··· Record set
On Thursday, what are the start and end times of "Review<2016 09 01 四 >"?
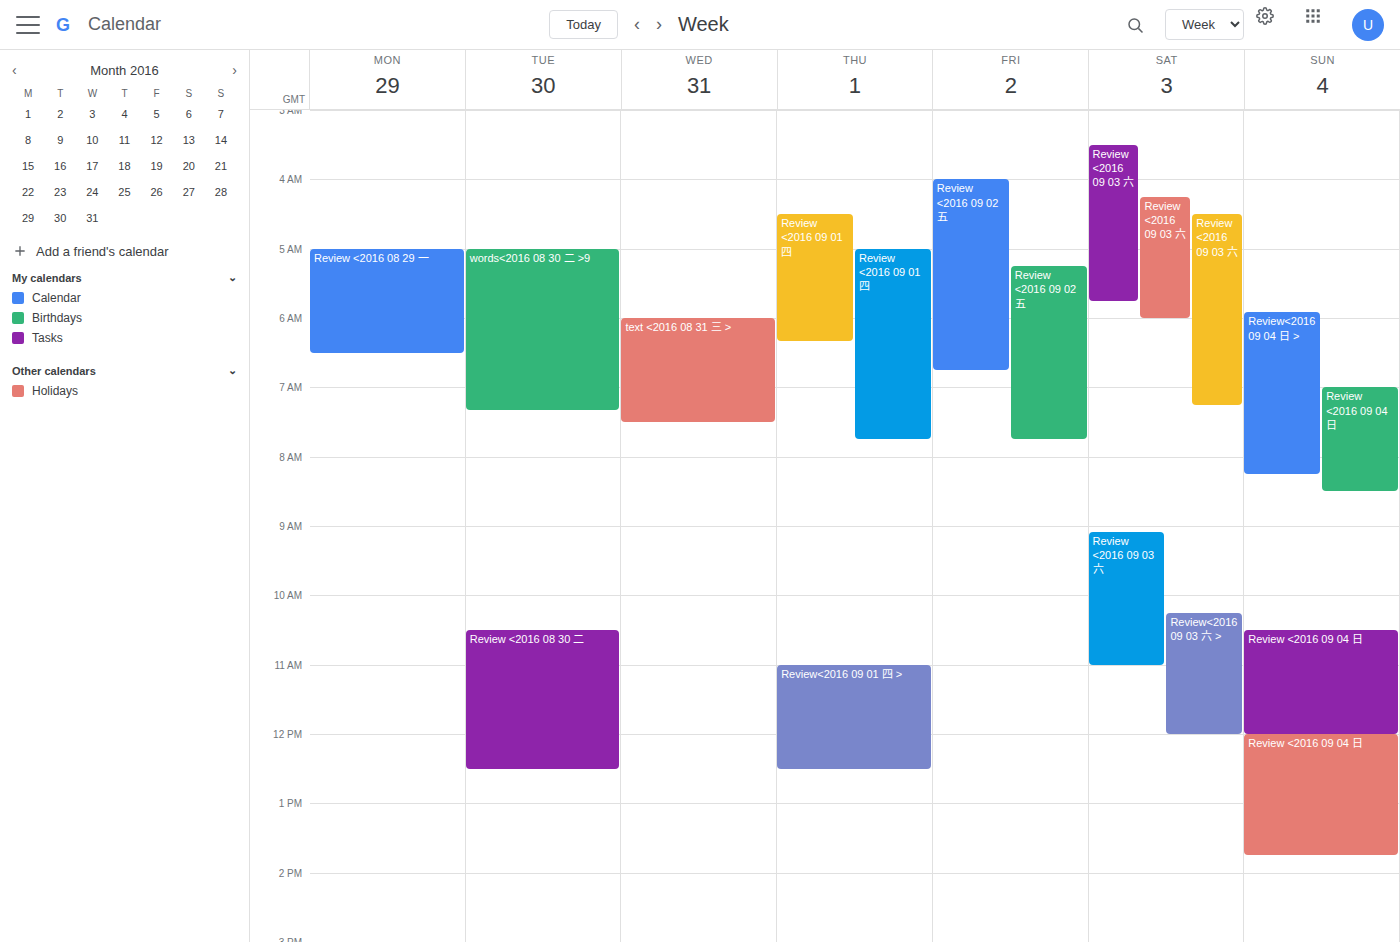
11:00 AM to 12:30 PM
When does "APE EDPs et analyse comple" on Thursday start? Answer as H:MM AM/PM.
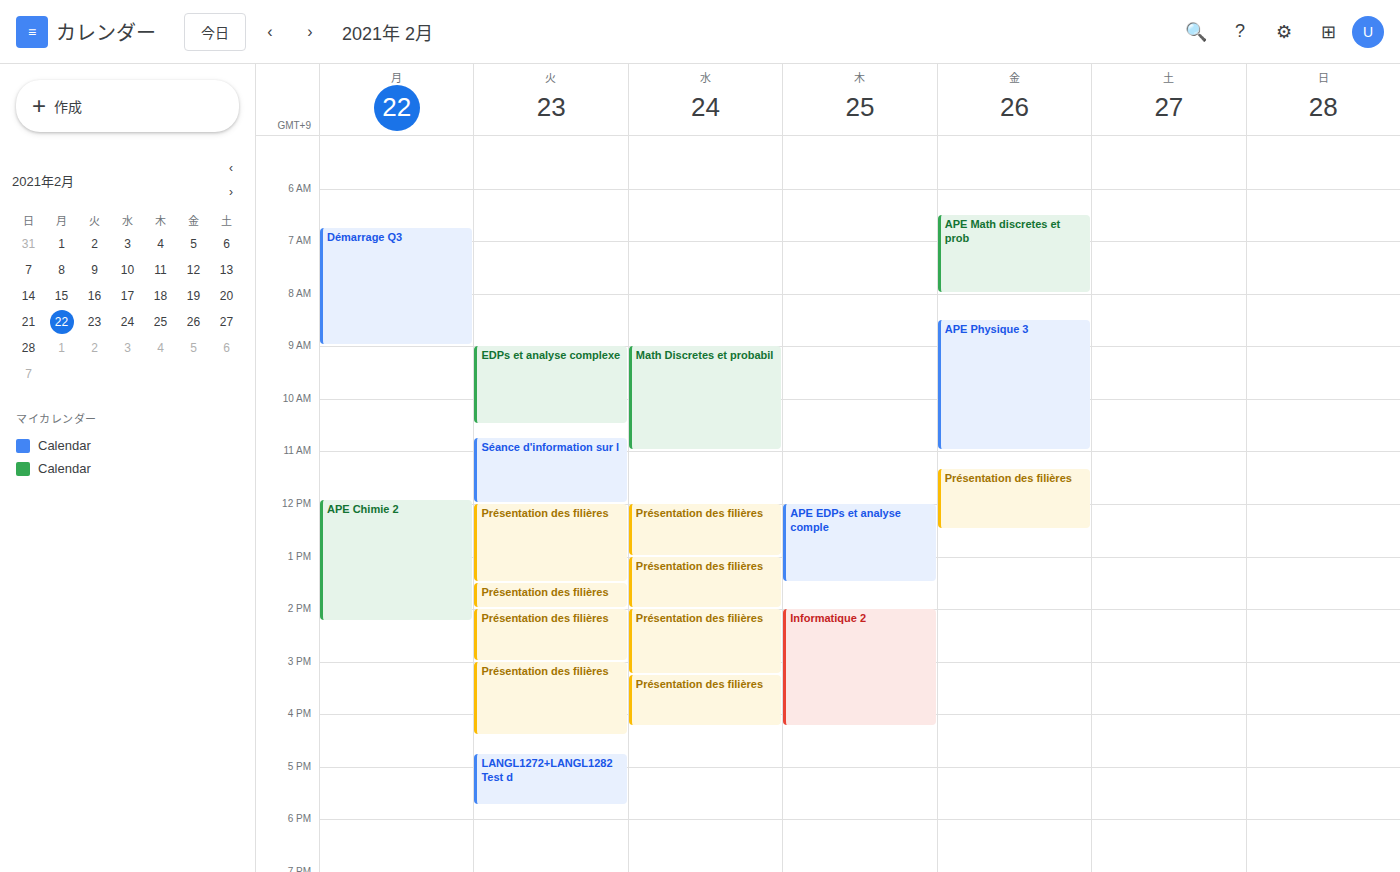
12:00 PM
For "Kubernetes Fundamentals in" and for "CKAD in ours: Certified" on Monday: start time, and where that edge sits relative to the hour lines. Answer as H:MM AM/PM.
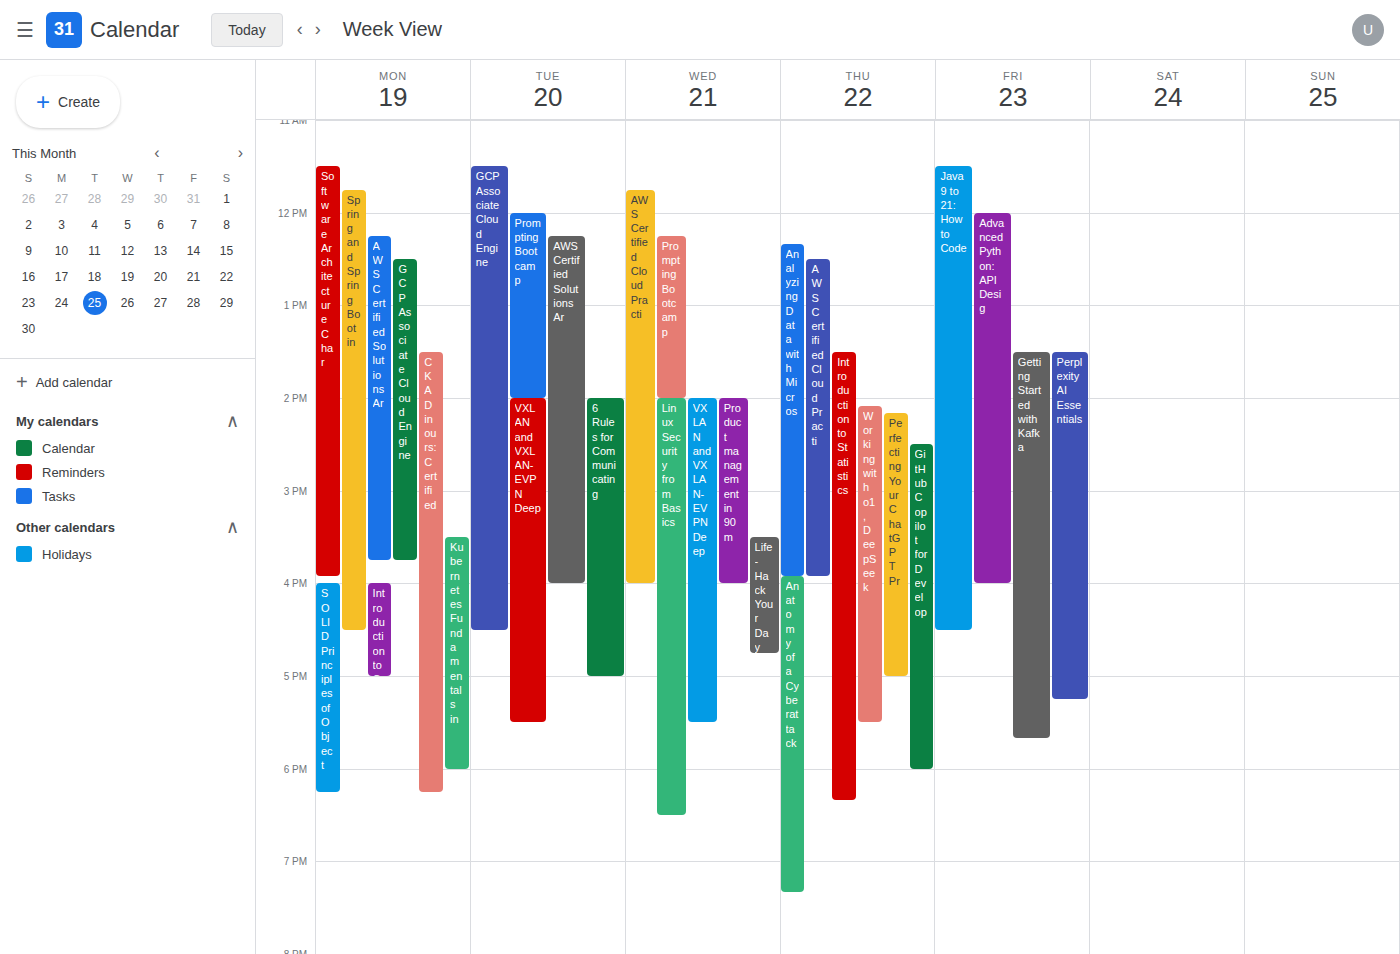
"Kubernetes Fundamentals in": 3:30 PM, halfway between the 3 PM and 4 PM lines. "CKAD in ours: Certified": 1:30 PM, halfway between the 1 PM and 2 PM lines.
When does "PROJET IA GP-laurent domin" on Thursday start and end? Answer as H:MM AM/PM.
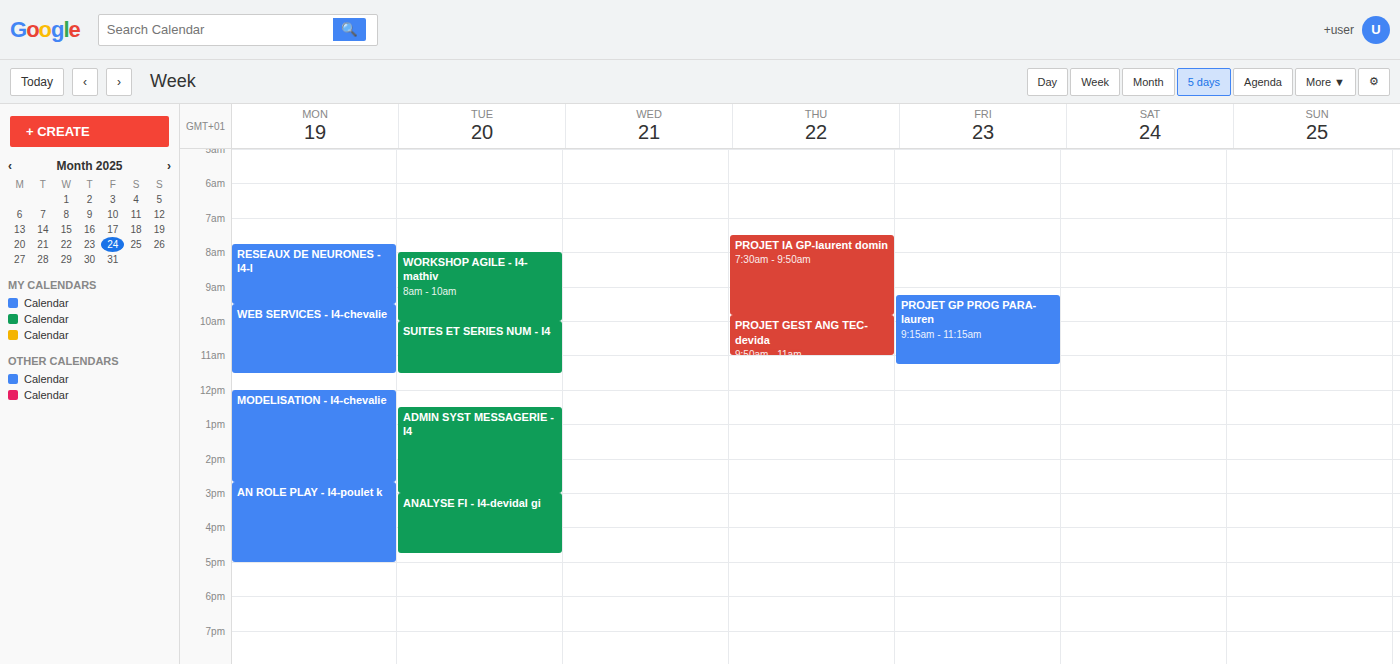
7:30 AM to 9:50 AM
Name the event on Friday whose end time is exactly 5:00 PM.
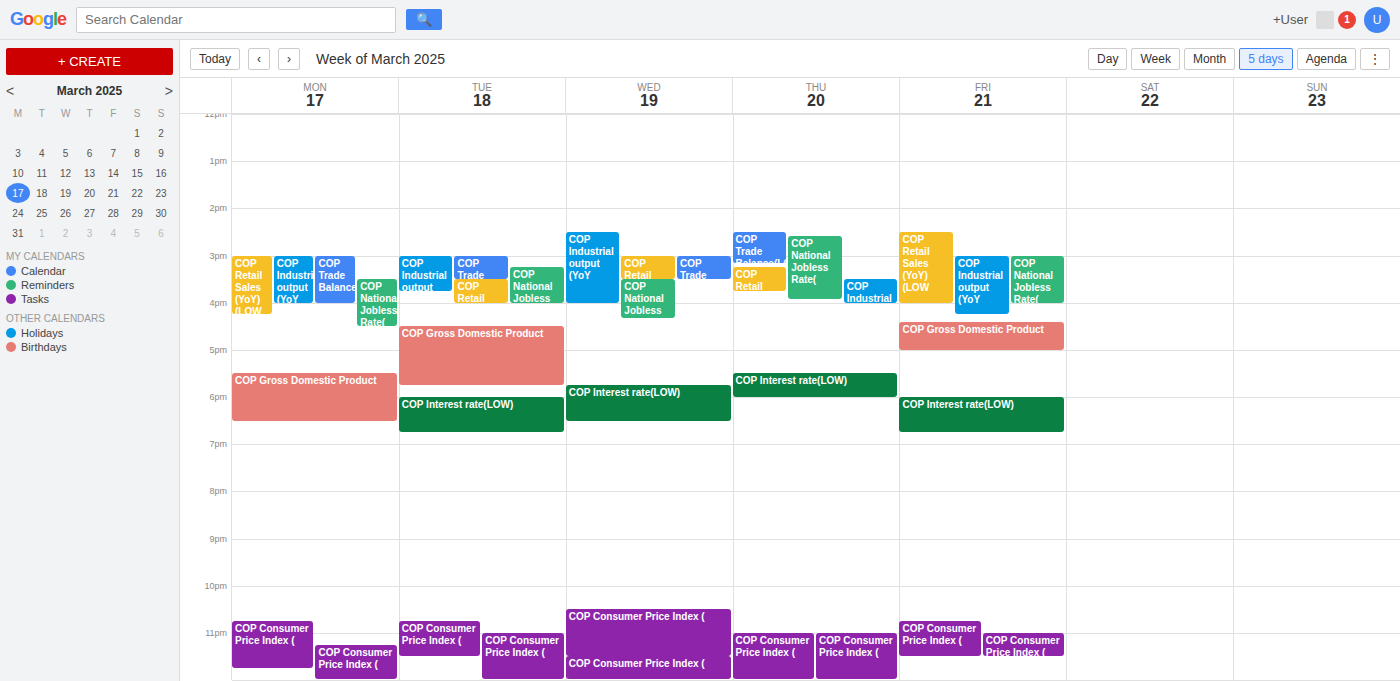
"COP Gross Domestic Product"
······
To do: Copy out the records word for word, starting at the line that contains "start? Answer as H:MM AM/PM." and ending with the last line of the records, both included, leaving the pictures out of your answer.

Task response:
When does "APE EDPs et analyse comple" on Thursday start? Answer as H:MM AM/PM.
12:00 PM
For "Kubernetes Fundamentals in" and for "CKAD in ours: Certified" on Monday: start time, and where that edge sits relative to the hour lines. Answer as H:MM AM/PM.
"Kubernetes Fundamentals in": 3:30 PM, halfway between the 3 PM and 4 PM lines. "CKAD in ours: Certified": 1:30 PM, halfway between the 1 PM and 2 PM lines.
When does "PROJET IA GP-laurent domin" on Thursday start and end? Answer as H:MM AM/PM.
7:30 AM to 9:50 AM
Name the event on Friday whose end time is exactly 5:00 PM.
"COP Gross Domestic Product"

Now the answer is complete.